* _Written problem_
Starting with the line that contains "latitude: -15.8657" and going on through the line that contains "longitude: -112.3297", rewrite the records with "city" changed to "town" and everything else kept the same. Leave the pictures out.

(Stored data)
========================================

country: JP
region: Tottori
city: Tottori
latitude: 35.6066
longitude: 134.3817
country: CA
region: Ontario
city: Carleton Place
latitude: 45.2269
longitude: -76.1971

========================================

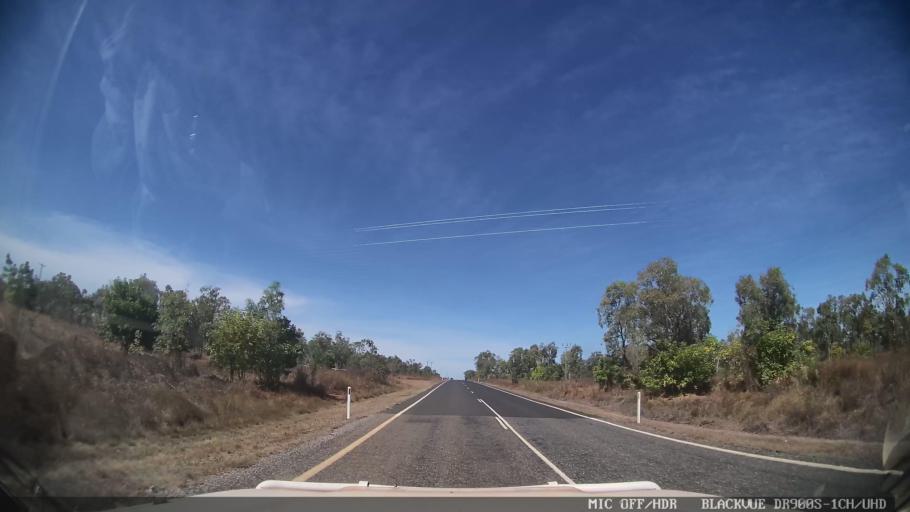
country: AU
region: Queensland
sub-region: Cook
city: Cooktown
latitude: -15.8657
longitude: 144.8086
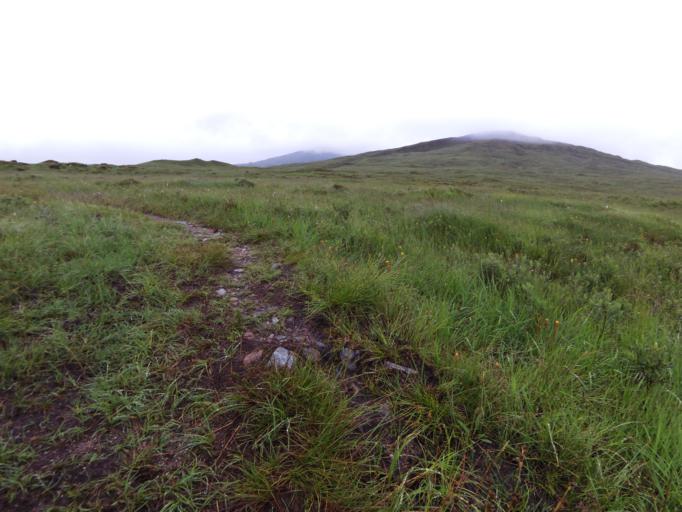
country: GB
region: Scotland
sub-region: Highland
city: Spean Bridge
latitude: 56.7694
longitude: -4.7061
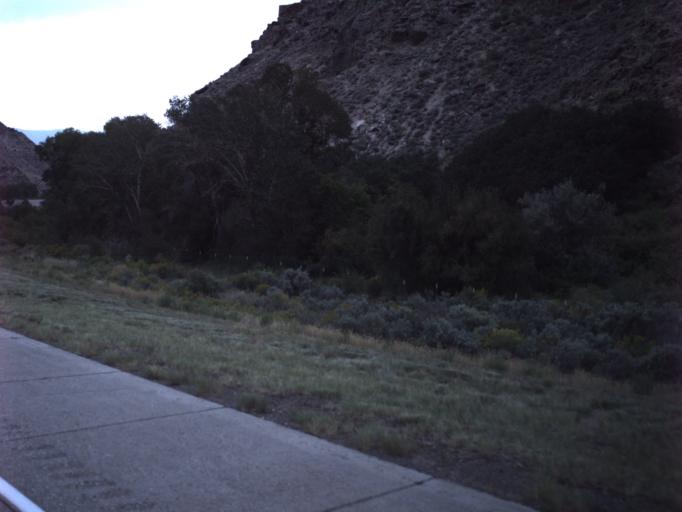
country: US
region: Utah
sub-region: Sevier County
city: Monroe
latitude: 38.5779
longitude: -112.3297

========================================

* _Task solution_
latitude: -15.8657
longitude: 144.8086
country: GB
region: Scotland
sub-region: Highland
town: Spean Bridge
latitude: 56.7694
longitude: -4.7061
country: US
region: Utah
sub-region: Sevier County
town: Monroe
latitude: 38.5779
longitude: -112.3297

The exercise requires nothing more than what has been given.